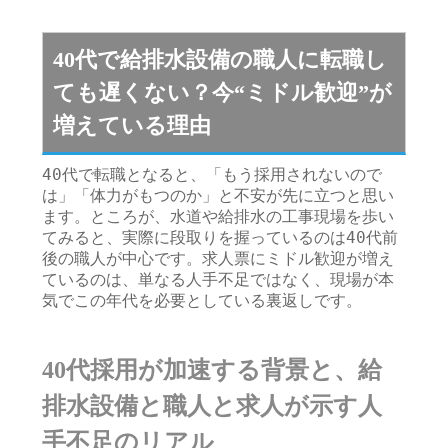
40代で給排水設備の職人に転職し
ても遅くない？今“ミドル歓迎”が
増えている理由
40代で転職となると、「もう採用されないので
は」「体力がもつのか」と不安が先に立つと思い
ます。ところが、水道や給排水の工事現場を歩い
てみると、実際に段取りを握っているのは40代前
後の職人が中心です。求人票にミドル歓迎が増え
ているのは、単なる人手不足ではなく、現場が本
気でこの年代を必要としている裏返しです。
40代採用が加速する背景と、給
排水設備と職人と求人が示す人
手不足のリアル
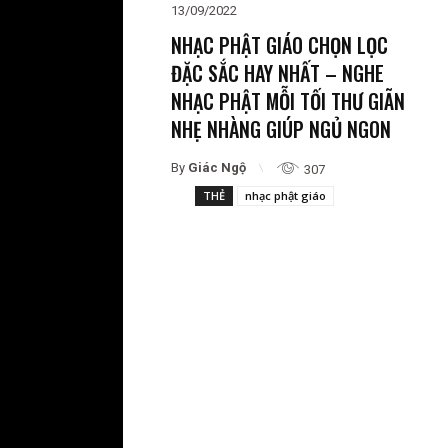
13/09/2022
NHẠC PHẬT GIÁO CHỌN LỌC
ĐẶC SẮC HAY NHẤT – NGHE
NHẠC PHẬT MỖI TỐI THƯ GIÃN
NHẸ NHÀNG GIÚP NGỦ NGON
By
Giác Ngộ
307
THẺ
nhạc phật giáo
────
* **Job**: Could you write out the text of all the rows again, replacing each "職人" with "技術者", changing nothing else and omitting the pictures?

* **Written reply**:
40代で給排水設備の技術者に転職し
ても遅くない？今“ミドル歓迎”が
増えている理由
40代で転職となると、「もう採用されないので
は」「体力がもつのか」と不安が先に立つと思い
ます。ところが、水道や給排水の工事現場を歩い
てみると、実際に段取りを握っているのは40代前
後の技術者が中心です。求人票にミドル歓迎が増え
ているのは、単なる人手不足ではなく、現場が本
気でこの年代を必要としている裏返しです。
40代採用が加速する背景と、給
排水設備と技術者と求人が示す人
手不足のリアル
13/09/2022
NHẠC PHẬT GIÁO CHỌN LỌC
ĐẶC SẮC HAY NHẤT – NGHE
NHẠC PHẬT MỖI TỐI THƯ GIÃN
NHẸ NHÀNG GIÚP NGỦ NGON
By
Giác Ngộ
307
THẺ
nhạc phật giáo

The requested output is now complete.